If you think that economics and education are unrelated, then you haven't been paying attention.
Again right next to this report we see the anouncement that UHV is number 1 in student satisfaction.
I would like to see something from TAMU - officially! Stating what their vision is for TAMUV if the change is made. Will this become an engineering school since we have industry? Will it become an agriculture research school since we have agriculture? Just what will TAMUV become?
you failed to mention that, for decades, UT and the Aggies exclusively drew money from oil revenues on state lands in West Texas, giving them a distinct competitive advantage. Despite this UH has now achieved Tier 1 status as a research institution and just yesterday received notice it is now considered one of the country's best universities for undergraduate education. If you like, I'll forward Dr. Khantor's email with the announcement and you can print that to bring some "balance" to your reporting.

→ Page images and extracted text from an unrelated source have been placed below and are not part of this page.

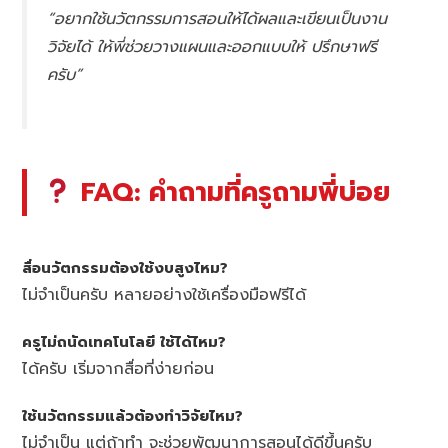
“อยากใช้นวัตกรรมการสอนให้ได้ผลและเขียนเป็นงาน
วิจัยได้ ให้พี่ช่วยวางแผนและออกแบบให้ ปรึกษาฟรี
ครับ”
FAQ: คำถามที่ครูถามพี่บ่อย
สื่อนวัตกรรมต้องใช้งบสูงไหม?
ไม่จำเป็นครับ หลายอย่างใช้เครื่องมือฟรีได้
ครูไม่ถนัดเทคโนโลยี ใช้ได้ไหม?
ได้ครับ เริ่มจากสื่อที่ง่ายก่อน
ใช้นวัตกรรมแล้วต้องทำวิจัยไหม?
ไม่จำเป็น แต่ถ้าทำ จะช่วยพัฒนาการสอนได้ดีขึ้นครับ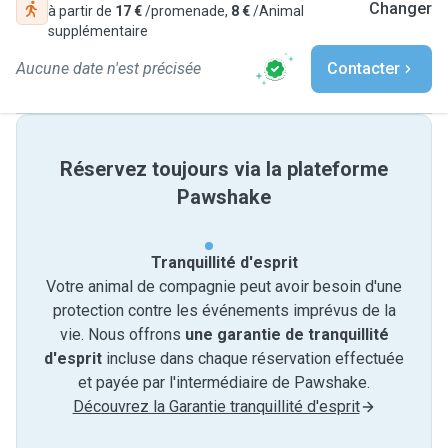
Changer
à partir de
17 €
/promenade,
8 €
/Animal
supplémentaire
Aucune date n'est précisée
Contacter
Réservez toujours via la plateforme
Pawshake
Tranquillité d'esprit
Votre animal de compagnie peut avoir besoin d'une
protection contre les événements imprévus de la
vie. Nous offrons
une garantie de tranquillité
d'esprit
incluse dans chaque réservation effectuée
et payée par l'intermédiaire de Pawshake.
Découvrez la Garantie tranquillité d'esprit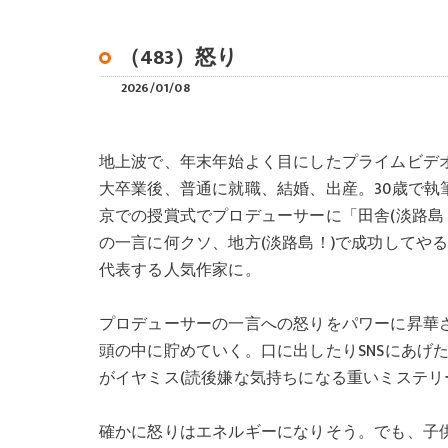
（483）怒り
2026/01/08
地上波で、年末年始よく目にしたプライムビデ
大卒業後、普通に就職、結婚、出産。30歳で
京での授賞式でプロデューサーに「田舎(淡路島
の一言に何クソ、地方(淡路島！)で成功してや
代表する人気作家に。
プロデューサーの一言への怒りをパワーに昇華さ
頭の中に貯めていく。口に出したりSNSにあげ
がイヤミス(読後嫌な気持ちになる重いミステリ
確かに怒りはエネルギーになりそう。でも、子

We did this comparison because it was one of the questions raised by our readers. If you think the universities or systems should be compared in some other way, let public service editor Gabe Semenza know at email@example.com.
You people crack me up. Yall are more into the "A&M" name than anything else. Every post I've read from supporters is focused on how great a school A&M-College Station is along with a couple of WHOOPS and GIG 'EMs thrown in there, but nothing really about UHV. If you don't know by now they are 2 separate schools. A&M-Vic is not going to have the same credibility/status as A&M-CS. They won't be the Aggies. They won't be anything close to the Aggies.
The UHS knows the demand is not there in Victoria. UHV has less than 1,000 students that actually attend face to face classes in Victoria. Everyone else is online or in Sugar Land!! What part of that don't you understand??? The growth is NOT in Victoria!
JLordTree, what is your opinion on the actual enrollment figures IN VICTORIA? You seem to have disappeared from that conversation.
It must be an optical illusion and I won't cry bias, but the graphic looks slightly tilted towards A&M...
They are talking about the quality of education at UH and A&M...not UHV/A&M-V.....it's not gonna be the same. UHV/A&MV is not going to all of a sudden become a powerful university b/c A&M is the flagship school.
You have unrealistic expectations. Where were you when we were discussing how UHVs record enrollment were really at the Sugar Land Campus and online? Those numbers speak for themselves.
Wow, I guess the numbers speak for themselves as far as tuition, quality of education, etc.